Answer these questions about the model methods text:
1. Which framework was used to deploy the final model as a web application?
2. Which test was used to assess whether the data were normally distributed?
3. How many folds of cross-validation were used to calculate the AUC for each model in the discovery cohort?

* [Document extract]:

################

Model performance evaluation

The models were assessed using various metrics, including sensitivity, specificity, PPV, NPV, F1 score, and accuracy. Their classification capabilities were further evaluated using the area under the receiver operating characteristic curve and the area under the precision‒recall curve. To compare the AUC values across different ML models, the DeLong test29, a nonparametric method, was utilized.

Feature selection and model explanation

In the discovery cohort, sample features were selected using the SHAP method30. Feature selection was performed to reduce the number of predictors while maintaining optimal model performance. In the discovery cohort, we applied a sequential forward-selection procedure guided by SHAP importance and statistical evaluation as follows: (1) ranking by SHAP importance: a model was trained on the full discovery cohort to compute mean SHAP values for all 30 features, generating a global importance ranking; (2) iterative model building: starting from the top-ranked feature, models were built incrementally by adding one feature at a time in descending SHAP order (top 1, top 2, …, up to all 30 features); (3) performance evaluation: in the discovery cohort, the AUC for each model was calculated using 5-fold cross-validation to obtain stable estimates; (4) statistical comparison: in the discovery cohort, each model’s performance was compared to that of the full 30-feature model using the DeLong test29; (5) final selection: to balance parsimony and predictive performance, we selected the model with the fewest features whose performance was statistically non-inferior or superior to that of the full 30-feature model. In the discovery cohort, during feature selection, the DeLong test29, a nonparametric method, was used to evaluate differences in AUC values before and after feature selection. The SHAP method supplies both global and local explanations for the model. The global explanation delivered consistent and precise attribution values for each feature, emphasizing the connections between the input features and PVRL. Conversely, the local explanation demonstrated specific predictions for individual PVRL cases on the basis of their respective input data.

Web-based model deployment

To facilitate clinical implementation, the final model was deployed as a web application using the Streamlit framework in Python. By inputting the relevant feature values, the application provides a probability estimate for PVRL and generates a personalized force plot, enhancing interpretability for individual cases.

Statistical analysis

All the statistical analyses were conducted using GraphPad Prism (version 10) and Python (version 3.11). The normality of the data distribution was assessed via the Kolmogorov–Smirnov test. For normally distributed continuous variables, paired or independent Student’s t tests were applied, whereas the Kruskal–Wallis test was used for nonnormally distributed data. Categorical variables were analysed using the chi-square test where appropriate. Continuous variables are reported as the means ± standard deviations (SDs), and categorical variables are expressed as counts and percentages. ROC curve analysis was performed to evaluate the diagnostic value of interleukins. The AUC was calculated to assess the overall diagnostic performance. The optimal cutoff value was determined using the Youden index (sensitivity + specificity−1). Sensitivity and specificity corresponding to the optimal cutoff were also reported. A two-tailed P value < 0.05 was considered statistically significant.

Reporting summary

Further information on research design is available in the Nature Portfolio Reporting Summary linked to this article.

################

Saved entries
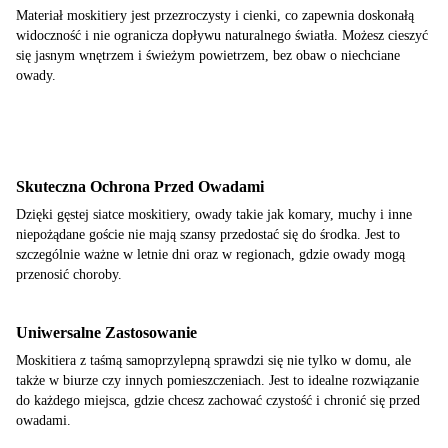
Materiał moskitiery jest przezroczysty i cienki, co zapewnia doskonałą
widoczność i nie ogranicza dopływu naturalnego światła. Możesz cieszyć
się jasnym wnętrzem i świeżym powietrzem, bez obaw o niechciane
owady.
Skuteczna Ochrona Przed Owadami
Dzięki gęstej siatce moskitiery, owady takie jak komary, muchy i inne
niepożądane goście nie mają szansy przedostać się do środka. Jest to
szczególnie ważne w letnie dni oraz w regionach, gdzie owady mogą
przenosić choroby.
Uniwersalne Zastosowanie
Moskitiera z taśmą samoprzylepną sprawdzi się nie tylko w domu, ale
także w biurze czy innych pomieszczeniach. Jest to idealne rozwiązanie
do każdego miejsca, gdzie chcesz zachować czystość i chronić się przed
owadami.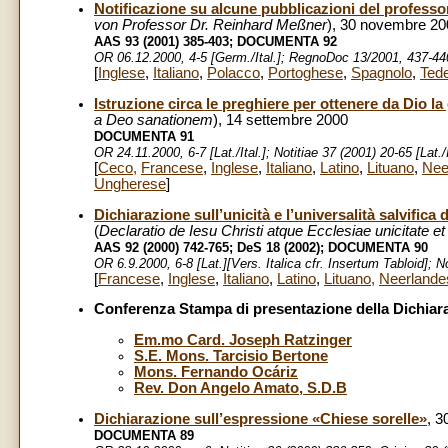
Notificazione su alcune pubblicazioni del profess
von Professor Dr. Reinhard Meßner
), 30 novembre 20
AAS 93 (2001) 385-403;
DOCUMENTA 92
OR 06.12.2000, 4-5 [Germ./Ital.]; RegnoDoc 13/2001, 437-4
[
Inglese
,
Italiano
,
Polacco
,
Portoghese
,
Spagnolo
,
Ted
Istruzione circa le preghiere per ottenere da Dio l
a Deo sanationem
), 14 settembre 2000
DOCUMENTA 91
OR 24.11.2000, 6-7 [Lat./Ital.]; Notitiae 37 (2001) 20-65 [Lat./It
[
Ceco
,
Francese
,
Inglese
,
Italiano
,
Latino
,
Lituano
,
Nee
Ungherese
]
Dichiarazione sull’unicità e l’universalità salvifica
(
Declaratio de Iesu Christi atque Ecclesiae unicitate et 
AAS 92 (2000) 742-765; DeS 18 (2002);
DOCUMENTA 90
OR 6.9.2000, 6-8 [Lat.][Vers. Italica cfr. Insertum Tabloid]; 
[
Francese
,
Inglese
,
Italiano
,
Latino
,
Lituano
,
Neerlande
Conferenza Stampa di presentazione della Dichiar
Em.mo Card. Joseph Ratzinger
S.E. Mons. Tarcisio Bertone
Mons. Fernando Ocáriz
Rev. Don Angelo Amato, S.D.B
Dichiarazione sull’espressione «Chiese sorelle»
, 3
DOCUMENTA 89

################

* [Exercise response]:
1. The Streamlit framework in Python.
2. The Kolmogorov–Smirnov test.
3. Five (5-fold cross-validation).